Criminal law boutiques

Durrieu Abogados

Where: Buenos Aires

Head of investigations practice: Nicolás Durrieu

Number of investigations partners:  3

Durrieu Abogados is one of the largest boutiques in Argentina specialising in criminal law and is widely respected by lawyers for its premier white-collar advice. Clients regularly seek the firm out during investigations. The firm, which was founded in 1954 to focus on criminal law, started developing its white-collar capabilities in the 1990s. Partners Justo Lo Prete, Juan Martín López Quesada, Nicolás Durrieu, Guillermo Arias, Diego Seitun and Guillermo Vidal Albarracín regularly advise individuals and companies on white-collar crimes and have worked with US law firms on local parts of Foreign Corrupt Practices Act-linked investigations. Roberto Durrieu Figueroa, who was a prominent partner at Estudio Durrieu, left in 2017 to set up another boutique, Velasco Durrieu & Asoc. Durrieu Abogados is a member of Fraudnet, an international network of lawyers specialised in asset recovery.

Munilla Lacasa Salaber & de Palacios

Where: Buenos Aires

Head of investigations practice: Hernán Munilla Lacasa and Ramiro Salaber Vicente de Palacios

Number of investigations partners: 3

Practitioners in Buenos Aires said the firm’s partners are a go-to for companies and individuals seeking expert legal advice on financial crime matters.

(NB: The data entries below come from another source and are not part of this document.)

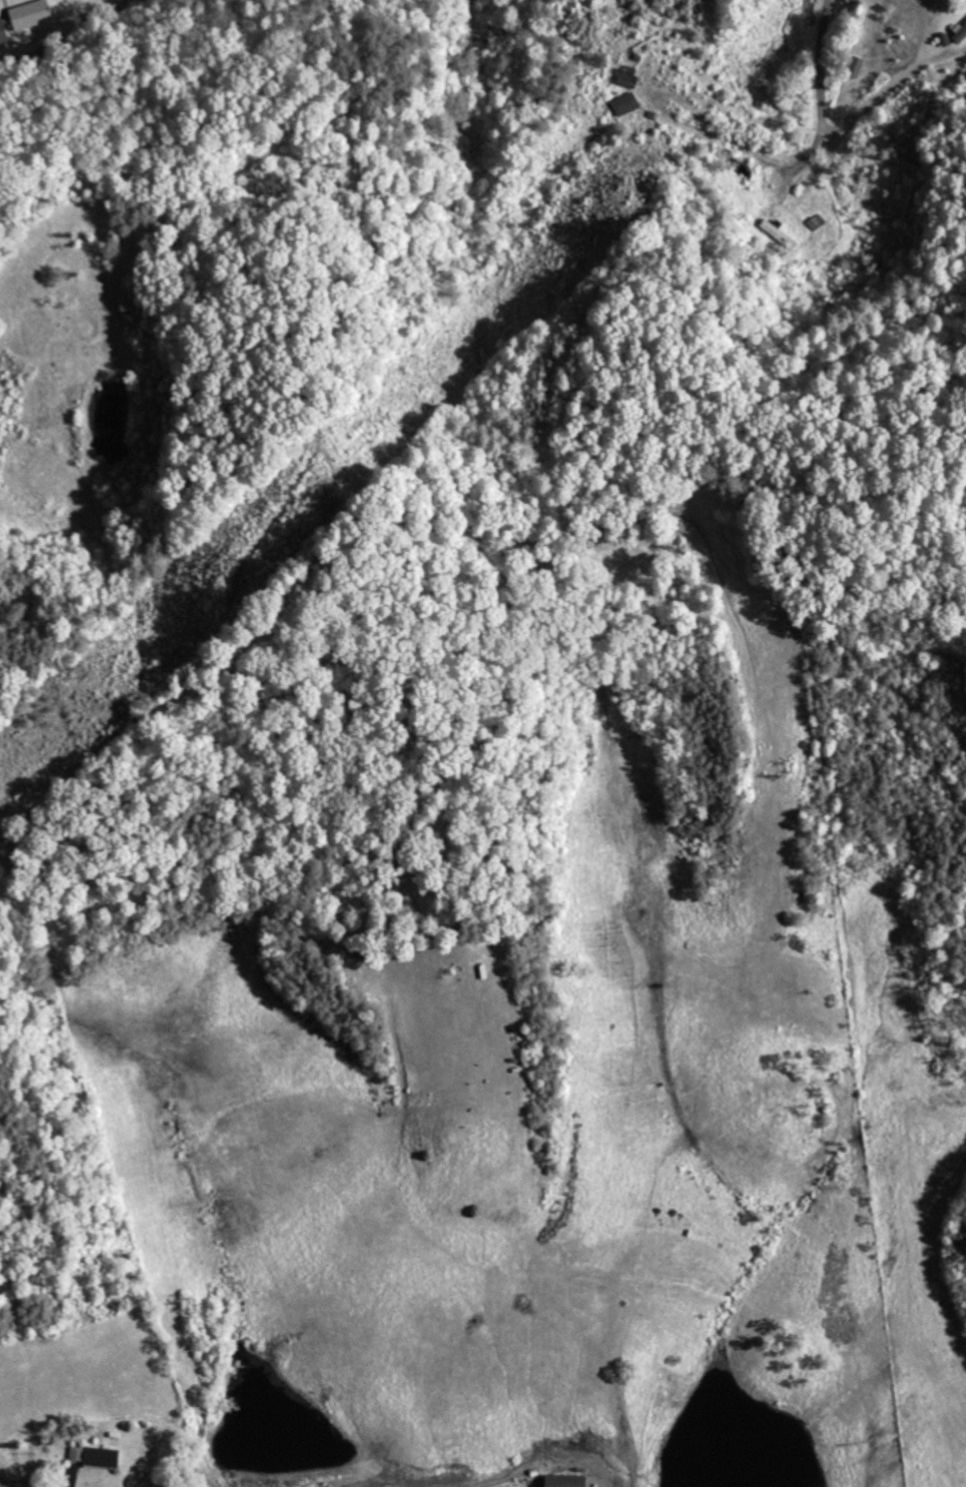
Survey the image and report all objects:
building: (26, 15)
building: (958, 32)
building: (1, 34)
building: (853, 67)
building: (625, 76)
building: (623, 104)
road: (822, 124)
building: (97, 1456)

Led by founding partners Hernán Munilla Lacasa and Ramiro Salaber Vicente de Palacios, the criminal boutique specialises in a wide variety of economic crime including tax evasion, money laundering, cybersecurity and fraud. The boutique also provides advice to companies on compliance and internal investigation matters and regularly represents individuals in court. The boutique preferred to keep the names of its clients confidential but said it is representing several individuals currently caught up in government investigations. Munilla Lacasa is also providing compliance advice to local companies in line with the new corporate criminal liability law.

Other lawyers of note

Guillermo Rivarola at Garcia Santillan Olmedo & Rivarola has a solid reputation in the market for advising companies and individuals on white-collar crime matters. He has 30 years’ experience, including time as a prosecutor in Argentina’s Public Prosecutor’s Office.

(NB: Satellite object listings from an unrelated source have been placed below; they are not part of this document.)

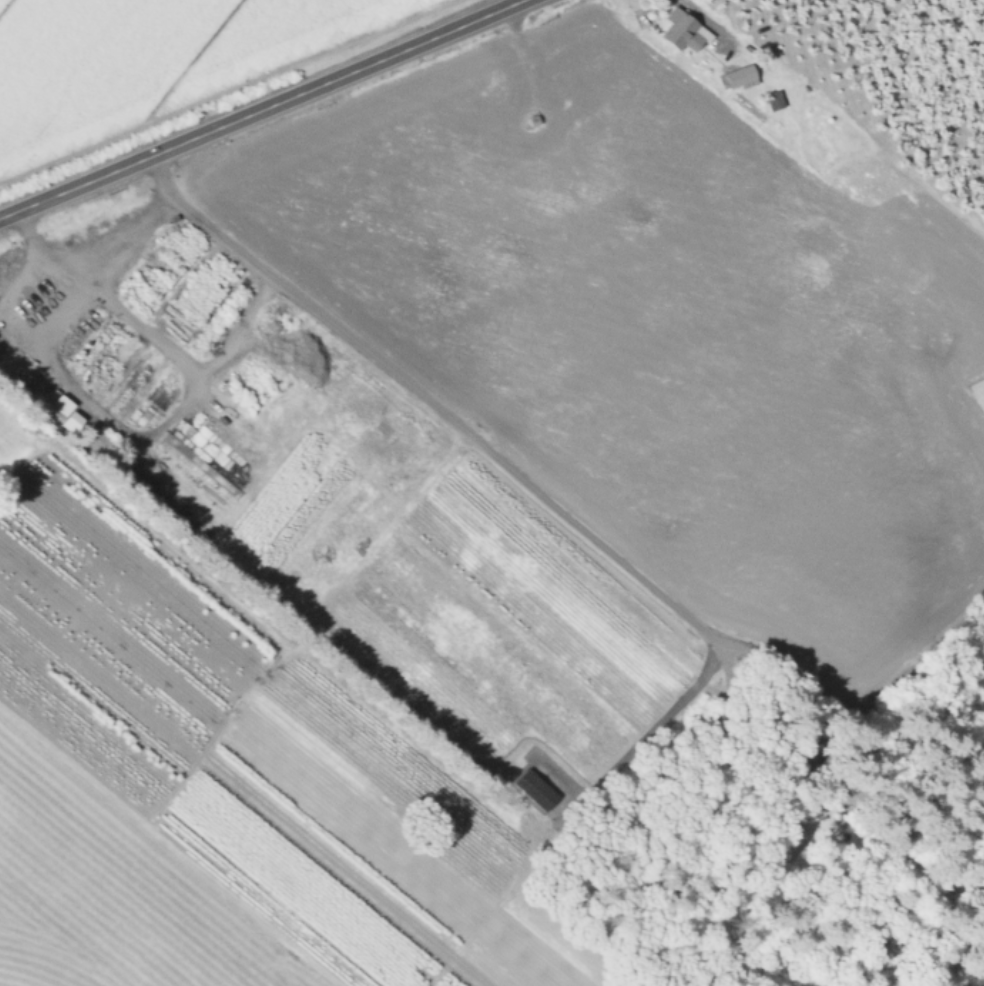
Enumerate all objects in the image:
road: (704, 13)
building: (674, 28)
crop: (152, 63)
building: (738, 79)
building: (773, 102)
road: (261, 110)
building: (53, 409)
road: (457, 420)
road: (130, 423)
crop: (314, 615)
road: (661, 709)
crop: (106, 897)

With a combined 20 years’ experience of advising on criminal law matters, Alejandro and Federico Becerra at Becerra are highly sought after by companies and individuals alike. The brothers, who only founded the firm in October 2016, have already built a strong reputation in the market for providing expert advice on corruption matters.

Cristian Mitrani at Mitrani Caballero & Ruiz Moreno comes highly recommended. Though primarily a corporate lawyer, Mitrani’s practice also includes investigations. He has helped several companies implement robust compliance programmes.

David Gurfinkel at Allende & Brea is another name to know. Gurfinkel focuses on advising local and international companies on complex litigation and compliance matters.

Former US federal prosecutor John Couriel at Kobre & Kim splits his time between the firm’s Miami, Buenos Aires and São Paulo offices. Couriel, who is one of a handful of international lawyers in Buenos Aires advising on investigations, focuses on asset tracing.

Another international lawyer in the city is Cristián Francos at Lewis Baach Kaufmann Middlemiss. Francos, who splits his time between the firm’s Buenos Aires and Washington, DC, offices, regularly advises Argentinian clients on US investigations into corruption matters.